Применение нескольких функций к нескольким столбцам в data.table
Я пытаюсь применить несколько функций к нескольким столбцам data.table
, Пример:
DT <- data.table("a"=1:5,
"b"=2:6,
"c"=3:7)
Допустим, я хочу получить среднее значение и медиану столбцов a
а также b
, Это работает:
stats <- DT[,.(mean_a=mean(a),
median_a=median(a),
mean_b=mean(b),
median_b=median(b))]
Но это слишком повторяется. Есть ли хороший способ добиться аналогичного результата с помощью .SDcols
а также lapply
?
2 ответа
Я обычно делаю это:
my.summary = function(x) list(mean = mean(x), median = median(x))
DT[, unlist(lapply(.SD, my.summary)), .SDcols = c('a', 'b')]
#a.mean a.median b.mean b.median
# 3 3 4 4
Другие ответы показывают, как это сделать, но никто не удосужился объяснить основной принцип. Основное правило заключается в том, что элементы списков возвращаются j
выражения образуют столбцы результирующего data.table
, любой j
выражение, которое создает список, каждый элемент которого соответствует желаемому столбцу в результате, будет работать. Имея это в виду, мы можем использовать
DT[, c(mean = lapply(.SD, mean),
median = lapply(.SD, median)),
.SDcols = c('a', 'b')]
## mean.a mean.b median.a median.b
## 1: 3 4 3 4
или же
DT[, unlist(lapply(.SD,
function(x) list(mean = mean(x),
median = median(x))),
recursive = FALSE),
.SDcols = c('a', 'b')]
## a.mean a.median b.mean b.median
## 1: 3 3 4 4
в зависимости от желаемого заказа.
Важно отметить, что мы можем использовать любой метод, который хотим получить желаемый результат, при условии, что мы упорядочим результат в виде списка, как описано выше. Например,
библиотека (matrixStats)
DT[, c(mean = as.list(colMeans(.SD)),
median = setNames(as.list(colMedians(as.matrix(.SD))), names(.SD))),
.SDcols = c('a', 'b')]
## mean.a mean.b median.a median.b
## 1: 3 4 3 4
тоже работает.
Это немного неуклюже, но делает работу с data.table
:
funcs = c('median', 'mean', 'sum')
m = DT[, lapply(.SD, function(u){
sapply(funcs, function(f) do.call(f,list(u)))
})][, t(.SD)]
colnames(m) = funcs
# median mean sum
#a 3 3 15
#b 4 4 20
#c 5 5 25
Использовать дкаст
DT$dday <- 1 # add a constant column
dt <- dcast(DT, dday~dday, fun=list(sum, mean), value.var = c('a', 'b'))

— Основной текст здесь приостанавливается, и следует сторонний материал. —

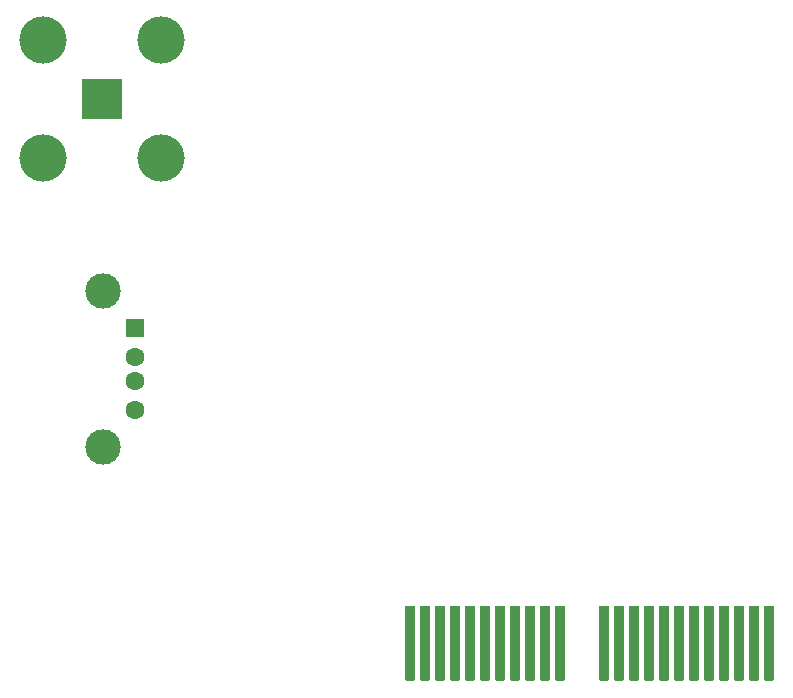
<source format=gbr>
%TF.GenerationSoftware,KiCad,Pcbnew,(6.0.1)*%
%TF.CreationDate,2022-07-23T18:56:36+02:00*%
%TF.ProjectId,amr_audio_card,616d725f-6175-4646-996f-5f636172642e,rev?*%
%TF.SameCoordinates,Original*%
%TF.FileFunction,Soldermask,Top*%
%TF.FilePolarity,Negative*%
%FSLAX46Y46*%
G04 Gerber Fmt 4.6, Leading zero omitted, Abs format (unit mm)*
G04 Created by KiCad (PCBNEW (6.0.1)) date 2022-07-23 18:56:36*
%MOMM*%
%LPD*%
G01*
G04 APERTURE LIST*
G04 Aperture macros list*
%AMOutline5P*
0 Free polygon, 5 corners , with rotation*
0 The origin of the aperture is its center*
0 number of corners: always 5*
0 $1 to $10 corner X, Y*
0 $11 Rotation angle, in degrees counterclockwise*
0 create outline with 5 corners*
4,1,5,$1,$2,$3,$4,$5,$6,$7,$8,$9,$10,$1,$2,$11*%
%AMOutline6P*
0 Free polygon, 6 corners , with rotation*
0 The origin of the aperture is its center*
0 number of corners: always 6*
0 $1 to $12 corner X, Y*
0 $13 Rotation angle, in degrees counterclockwise*
0 create outline with 6 corners*
4,1,6,$1,$2,$3,$4,$5,$6,$7,$8,$9,$10,$11,$12,$1,$2,$13*%
%AMOutline7P*
0 Free polygon, 7 corners , with rotation*
0 The origin of the aperture is its center*
0 number of corners: always 7*
0 $1 to $14 corner X, Y*
0 $15 Rotation angle, in degrees counterclockwise*
0 create outline with 7 corners*
4,1,7,$1,$2,$3,$4,$5,$6,$7,$8,$9,$10,$11,$12,$13,$14,$1,$2,$15*%
%AMOutline8P*
0 Free polygon, 8 corners , with rotation*
0 The origin of the aperture is its center*
0 number of corners: always 8*
0 $1 to $16 corner X, Y*
0 $17 Rotation angle, in degrees counterclockwise*
0 create outline with 8 corners*
4,1,8,$1,$2,$3,$4,$5,$6,$7,$8,$9,$10,$11,$12,$13,$14,$15,$16,$1,$2,$17*%
G04 Aperture macros list end*
%ADD10R,3.500000X3.500000*%
%ADD11C,4.000000*%
%ADD12Outline6P,-0.457200X3.175000X0.457200X3.175000X0.457200X-2.992120X0.274320X-3.175000X-0.274320X-3.175000X-0.457200X-2.992120X0.000000*%
%ADD13R,1.500000X1.600000*%
%ADD14C,1.600000*%
%ADD15C,3.000000*%
G04 APERTURE END LIST*
D10*
%TO.C,J1*%
X104140000Y-111760000D03*
D11*
X109165000Y-116785000D03*
X109165000Y-106735000D03*
X99115000Y-106735000D03*
X99115000Y-116785000D03*
%TD*%
D12*
%TO.C,U1*%
X130250000Y-157895000D03*
X131520000Y-157895000D03*
X132790000Y-157895000D03*
X134060000Y-157895000D03*
X135330000Y-157895000D03*
X136600000Y-157895000D03*
X137870000Y-157895000D03*
X139140000Y-157895000D03*
X140410000Y-157895000D03*
X141680000Y-157895000D03*
X142950000Y-157895000D03*
X146633000Y-157895000D03*
X147903000Y-157895000D03*
X149173000Y-157895000D03*
X150443000Y-157895000D03*
X151713000Y-157895000D03*
X152983000Y-157895000D03*
X154253000Y-157895000D03*
X155523000Y-157895000D03*
X156793000Y-157895000D03*
X158063000Y-157895000D03*
X159333000Y-157895000D03*
X160603000Y-157895000D03*
%TD*%
D13*
%TO.C,J2*%
X106960000Y-131120000D03*
D14*
X106960000Y-133620000D03*
X106960000Y-135620000D03*
X106960000Y-138120000D03*
D15*
X104250000Y-141190000D03*
X104250000Y-128050000D03*
%TD*%
M02*

</source>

# dday a_sum_1 b_sum_1 a_mean_1 b_mean_1
# 1 15 20 3 4
Фактически, мы можем использовать dcast для реализации onehot и Feature Engineer.
Это может быть немного перестроено, но если вы пришли из dplyr summarize_at()
вы можете захотеть получить похожий структурированный результат.
Сначала определите функцию lapply_at()
что требует .SD
и вектор символов имен функций в качестве входных данных. Затем вы можете легко вычислить желаемую статистику и получить читаемый результат.
library(data.table)
iris_dt <- as.data.table(iris)
lapply_at <- function(var, funs, ...) {
results <- sapply(var, function(var) {
lapply(funs, do.call, list(var, ...))
})
names(results) <- vapply(names(var), paste, funs, sep = "_",
FUN.VALUE = character(length(funs)),
USE.NAMES = FALSE)
results
}
iris_dt[, lapply_at(.SD, c("mean", "sd"), na.rm = TRUE),
.SDcols = patterns("^Sepal"),
by = Species]
#> Species Sepal.Length_mean Sepal.Length_sd Sepal.Width_mean
#> 1: setosa 5.006 0.3524897 3.428
#> 2: versicolor 5.936 0.5161711 2.770
#> 3: virginica 6.588 0.6358796 2.974
#> Sepal.Width_sd
#> 1: 0.3790644
#> 2: 0.3137983
#> 3: 0.3224966
Создано 03.07.2019 пакетом REPEX (v0.2.0).